Paul Verlaine est sans doute, avec Villon, avec Baudelaire, avec Rimbaud, peut-être aussi Apollinaire, le plus lu de nos poètes.

Pourtant, c’est toujours l’histoire littéraire qui gouverne : Verlaine reste sans postérité, et il n’est rien qui pardonne moins. En marge, singulier et, avec infiniment plus d’art – mais cela aussi joue contre lui – aussi isolé en fin de compte que Corbière, aussi "étranger". Par les surréalistes jugé, condamné d’avance, et sur la foi, apparemment, des anthologies : on ne peut comprendre autrement que leur ait échappé la part la plus étonnante du génie verlainien, ce rêve éveillé où l’on ne sait plus si l’on dort ou si l’on rêve …

Proust dit bien : la "constante aberration de la critique". Et ce que l’on peut en effet se demander, c’est si on a jamais lu Verlaine. Si ce regard vierge et neuf que la critique de son temps a été incapable de porter sur lui, nul depuis ne l’a vraiment osé, vraiment risqué. Dans ce sens, il est significatif, non pas peut-être que tous les grands recueils de Verlaine aient été publiés à compte d’auteur, mais que tous, malgré quelques articles, et les plus amicaux ne sont pas les moins aveugles, soient passés, sans exception, innaperçus : artistes, critiques, "juges attitrés", tous adonnés aux "jeux anciens".

Tout agrave le malentendu, si épais, et presque si unanime, que la modernité de l’art verlainien aujourd’hui encore en est si voilée, et comment, intacte, la faire éclater ou resurgir ? La gloire vient tard à Verlaine, nourie de scandale, de légende, de "pittoresque", et quand déjà le poète n’est plus, depuis longtemps, que cet homme de lettres tirant à la ligne pour vivre ou pour survivre et dont Corbière, durement, pourra dire qu’il "écrit sous lui".

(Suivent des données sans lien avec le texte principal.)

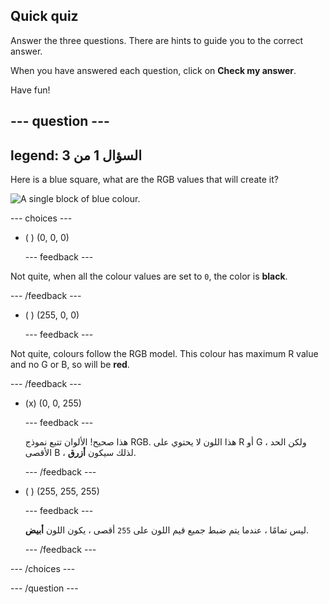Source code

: ## Quick quiz

Answer the three questions. There are hints to guide you to the correct answer.

When you have answered each question, click on **Check my answer**.

Have fun!

--- question ---
---
legend: السؤال 1 من 3
---
Here is a blue square, what are the RGB values that will create it?

![A single block of blue colour.](images/quiz-colour.png)

--- choices ---

- ( ) (0, 0, 0)

  --- feedback ---

Not quite, when all the colour values are set to `0`, the color is **black**.

  --- /feedback ---

- ( ) (255, 0, 0)

  --- feedback ---

Not quite, colours follow the RGB model. This colour has maximum R value and no G or B, so will be **red**.

  --- /feedback ---

- (x) (0, 0, 255)

  --- feedback ---

  هذا صحيح! الألوان تتبع نموذج RGB. هذا اللون لا يحتوي على R أو G ، ولكن الحد الأقصى B ، لذلك سيكون **أزرق**.

  --- /feedback ---

- ( ) (255, 255, 255)

  --- feedback ---

  ليس تمامًا ، عندما يتم ضبط جميع قيم اللون على `255` أقصى ، يكون اللون **أبيض**.

  --- /feedback ---

--- /choices ---

--- /question ---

C’est que, partout, dans le "gris-bleu" des bois, sous le roulis des frondaisons, au coeur même de l’être qui "tremble et s’étonne", entre le poète et le monde s’interpose cette figure pressentie ou reconnue dont la lividité dénature, décolore toutes choses, dans Melancholia (Poèmes saturniens) rend grêle et "fade" l’odeur du réséda, donne à la femme aimée, elle-même à peine émergée des profondeurs blêmes du songe, l’inflexion de voix qui se sont tues et ne semblent parvenir, elles aussi, de ce lointain du blême et de l’absence que pour le manifester et s’y confondre. A toute étreinte tentée se substitue la nostalgie, la hantise, mais aussi la panique d’une autre étreinte.

S’il y a bel et bien une "révolution" verlainienne, c’est que Verlaine s’en prend dès l’abord à des formes laissées justement, par Baudelaire, intouchées. Ce qui avec lui, intreprend de se dénouer, ce sont les chaînes qui asservissaient le chant, la logique interne du poème à la tyrannie logique du sens, à l’intelligible.

Le désir, presque aussi clairement lisible dans Birds in the night qu’il était dans la Bonne Chanson avec quoi ce cycle renoue comme malgré lui, de lester cette parole "envolée", de l’emplir, de la ramener à soi : Verlaine n’y parviendra, dans Sagesse, dans les recueils suivants, qu’au prix de cette parole même. Perdu, le poète, par l’effroi précisément de se perdre.